- Genesis cover art
- Developer: Accolade
- Publisher: Accolade
- Platforms: Genesis, MS-DOS
- Release: Genesis: NA: August 25, 1994;
- Genre: Sports
- Modes: Single-player, multiplayer

= Unnecessary Roughness '95 =

1994 video game

Unnecessary Roughness '95 is an American football sports video game released for the Genesis and MS-DOS in 1994. Other entries in the series are Unnecessary Roughness (1993) and Unnecessary Roughness '96 (1996).

==Gameplay==

First-quarter kickoff

Players can compete in exhibition games either against the AI-controlled opponent or against another human player.

Regular seasons, playoffs, and Super Bowls can be played as well. One of the primary features in the game is the Construction Set; where entire teams, stadiums, and tournaments can be made from scratch. They can be traded with friends through the use of floppy disks (as in the case with the DOS version). Players from the 1993 NFL season are used. These athletes have individual ratings in offense, defense, and athletic ability. A "Two Minute" drill forces a scenario where the player has to beat the computer with only two minutes left in the fourth quarter.

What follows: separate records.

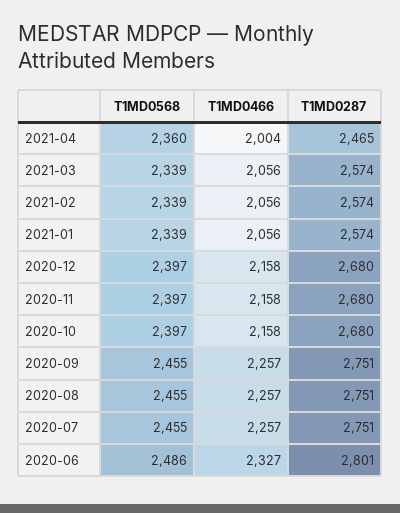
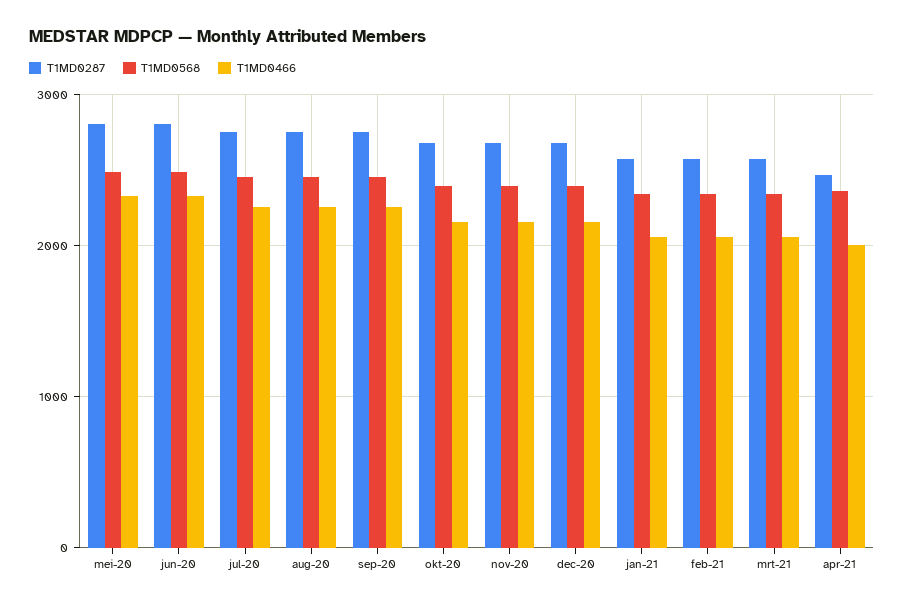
T1MD0287, mei-20: none -> 2800
T1MD0568, mei-20: none -> 2500
T1MD0466, mei-20: none -> 2300

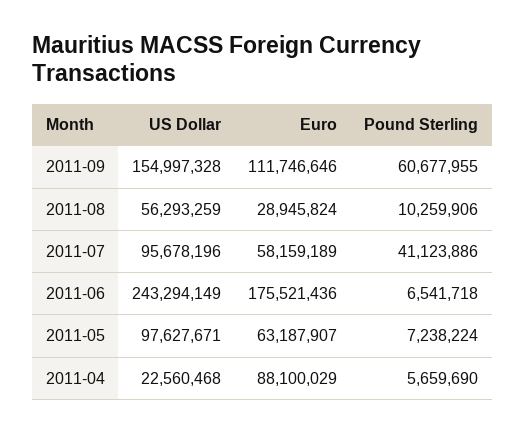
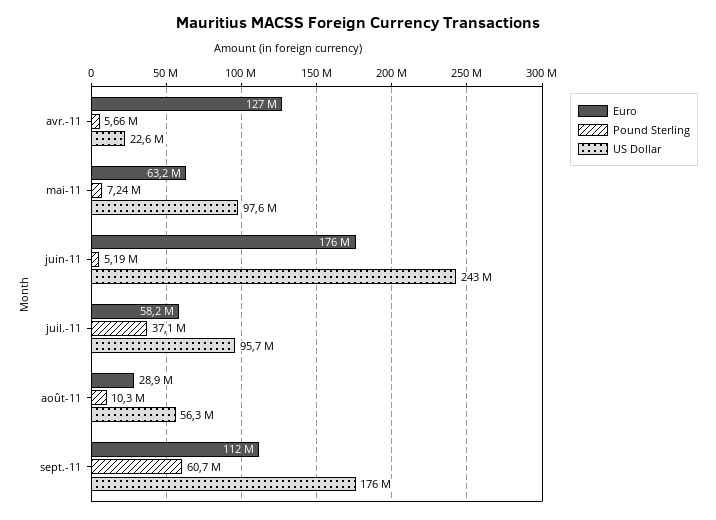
US Dollar, 2011-09: 154997328 -> 176000000
Pound Sterling, 2011-07: 41123886 -> 37100000
Pound Sterling, 2011-06: 6541718 -> 5190000
Euro, 2011-04: 88100029 -> 127000000

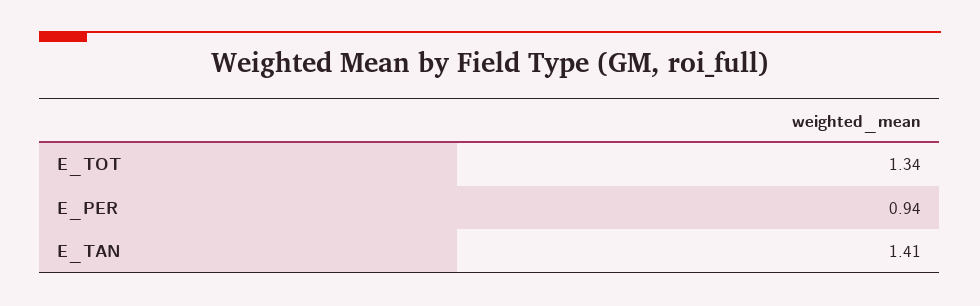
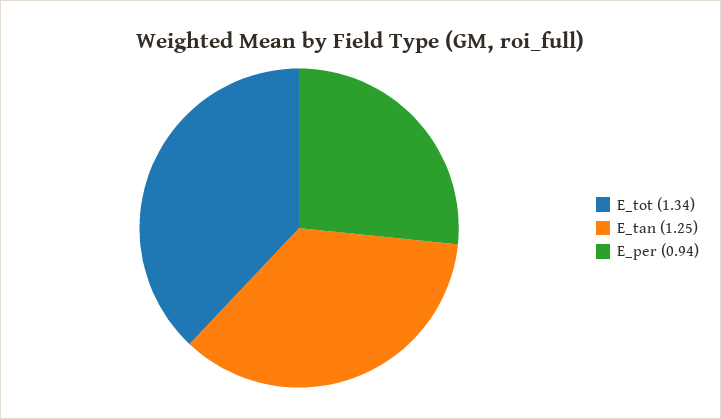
E_TAN: 1.41 -> 1.25

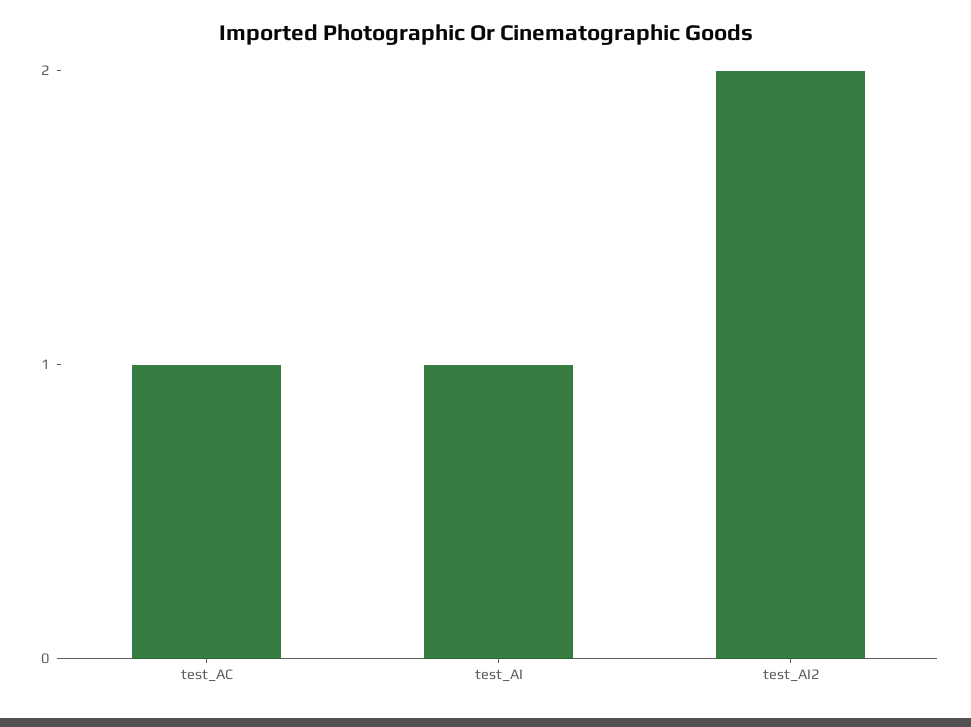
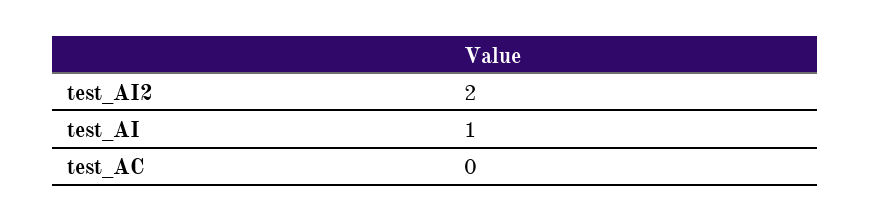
test_AC: 1 -> 0

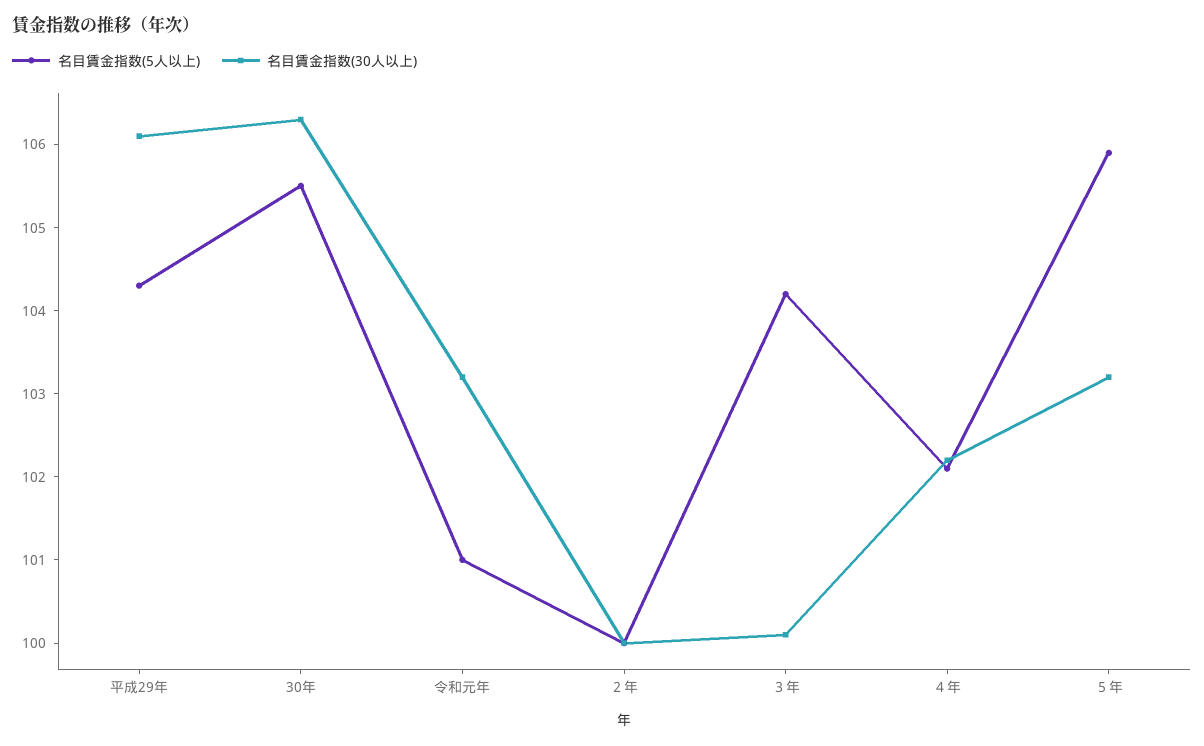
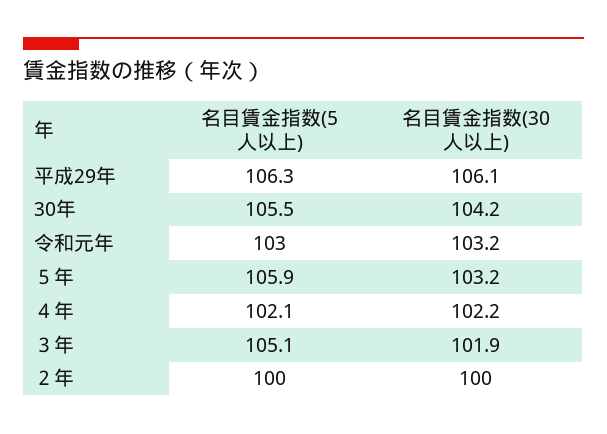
名目賃金指数(5人以上), 平成29年: 104.3 -> 106.3
名目賃金指数(30人以上), 30年: 106.3 -> 104.2
名目賃金指数(5人以上), 令和元年: 101 -> 103
名目賃金指数(5人以上), ３年: 104.2 -> 105.1
名目賃金指数(30人以上), ３年: 100.1 -> 101.9

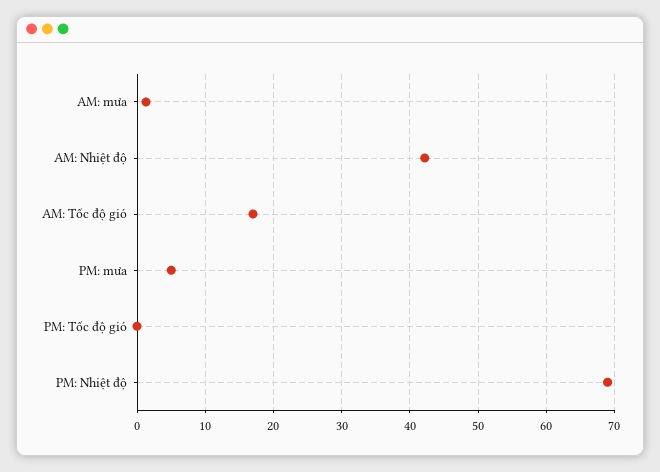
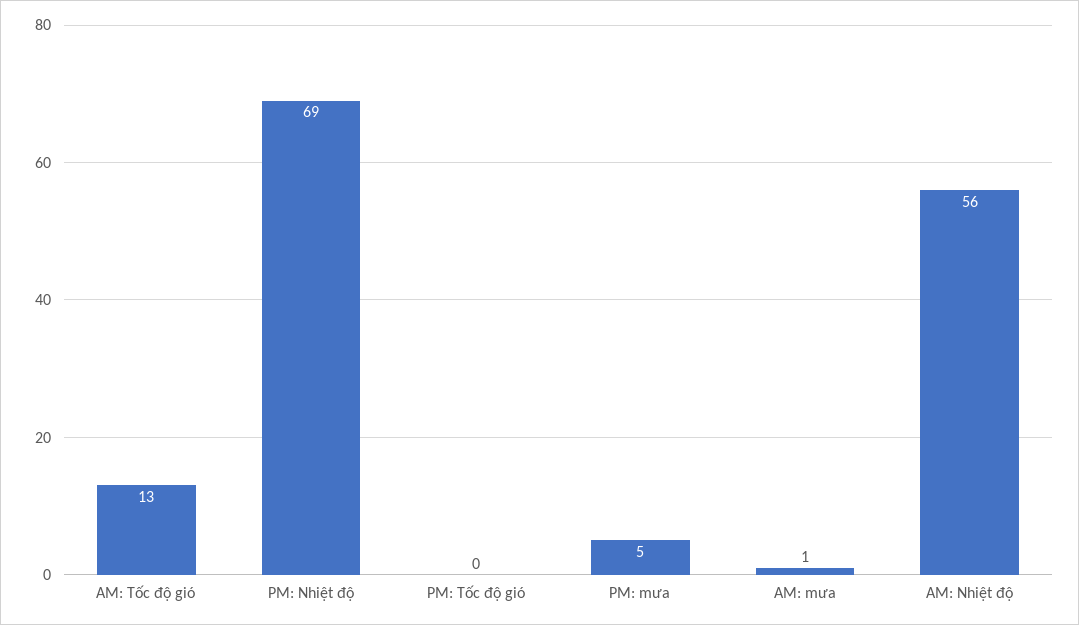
AM: Nhiệt độ: 42 -> 56
AM: Tốc độ gió: 17 -> 13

Announcer Al Michaels calls the plays on the DOS version. A battery save function allows the saving of seasons and statistics for the Genesis version.

==Reception==
In 1994, PC Gamer UK named Unnecessary Roughness the 50th best computer game of all time. The editors wrote, "For fans and non-fans alike, there's no better American Football game on the PC."

In 1996, Computer Gaming World declared Unnecessary Roughness the 33rd-worst computer game ever released.